Love Is a Moving Target
I used to have a type.
Then I outgrew that version.
I still fancy the type, but I’m not moved anymore.
What changed? Adulthood, maybe. Or reality. Access. Mindset. Maturity. Fear. I’m not sure.
I think, at some point, love stops being about chemistry and starts being about compatibility. Not the kind you can calculate, but the kind you can live with. The energy that lasts after the butterflies clock out.
When I was younger, I loved the idea of being chosen. Now, I’m more interested in being understood. I used to think excitement was proof of connection, now I think peace is.
Maybe that’s what they mean when they say “you’ll know when it’s right.”
It’s not that the person feels perfect; it’s that you no longer feel the need to perform.
But it’s strange, isn’t it? How the same traits that once drew us in can later make us pause. Confidence becomes arrogance. Mystery becomes avoidance. Ambition becomes distance.

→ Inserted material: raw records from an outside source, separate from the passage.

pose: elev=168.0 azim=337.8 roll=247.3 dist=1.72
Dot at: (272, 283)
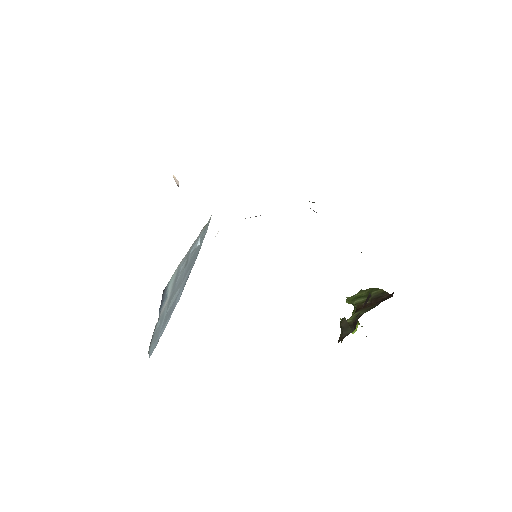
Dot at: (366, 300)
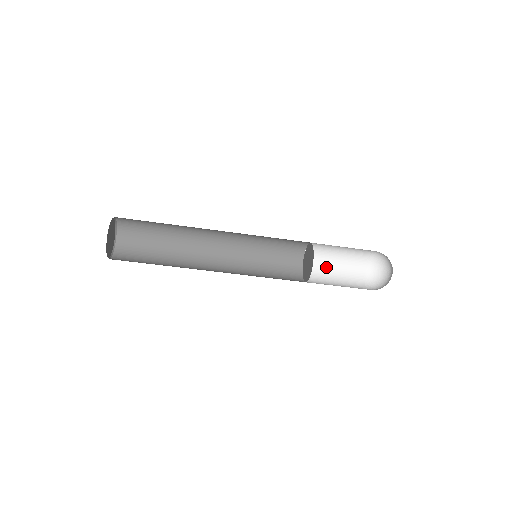
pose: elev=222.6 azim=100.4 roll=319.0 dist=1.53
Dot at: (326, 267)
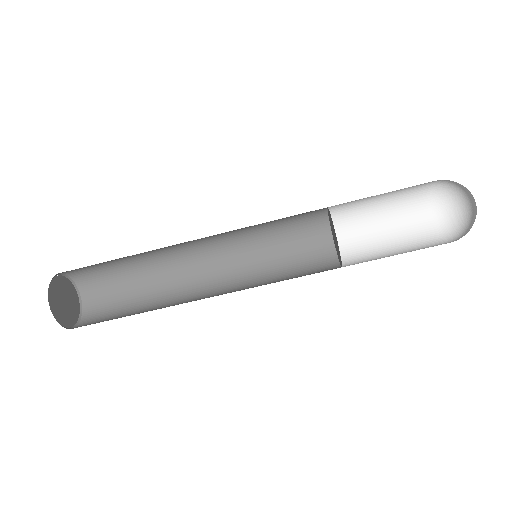
Dot at: (377, 254)
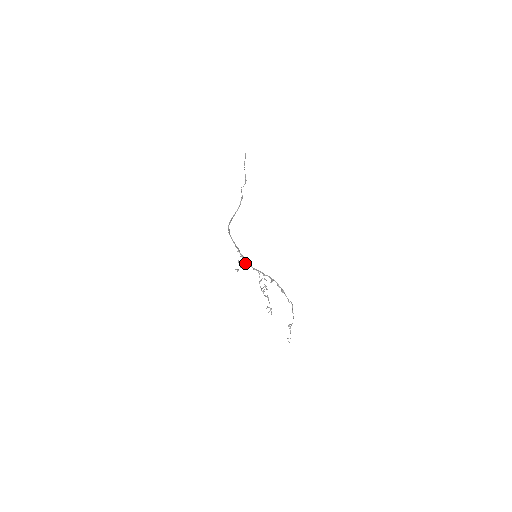
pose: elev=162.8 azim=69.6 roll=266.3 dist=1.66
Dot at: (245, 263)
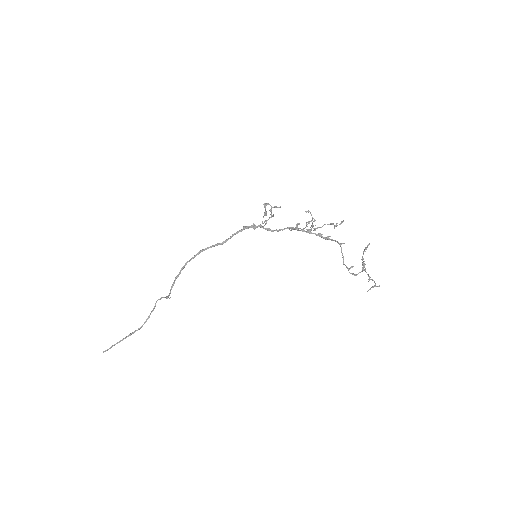
Dot at: occluded
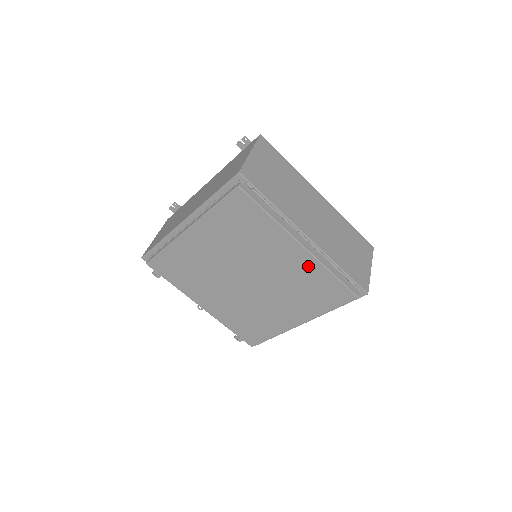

It’s not that love changed - we did.
Sometimes I wonder if we ever stop looking for the version of love that made us feel alive the first time. We spend years chasing that spark, forgetting that we’re not the same match anymore.
The flame’s still possible, it just burns differently now.
Maybe love is a moving target because we keep moving, too.
And the best relationships aren’t the ones that stay still; they’re the ones that adapt — to new seasons, new dreams, new versions of ourselves.
I still believe in romance. I still believe in slow mornings, shared laughter, and inside jokes that last.
But now I know: love isn’t something you find and keep. It’s something you keep finding, over and over, in different ways, with the same or different people, if you’re open enough to evolve.
So if the love that used to thrill you doesn’t quite reach you anymore, maybe that’s not a loss.
Maybe it’s growth.
Maybe your heart is just learning a new language.
So tell me, do you have a type? Has it evolved over the years?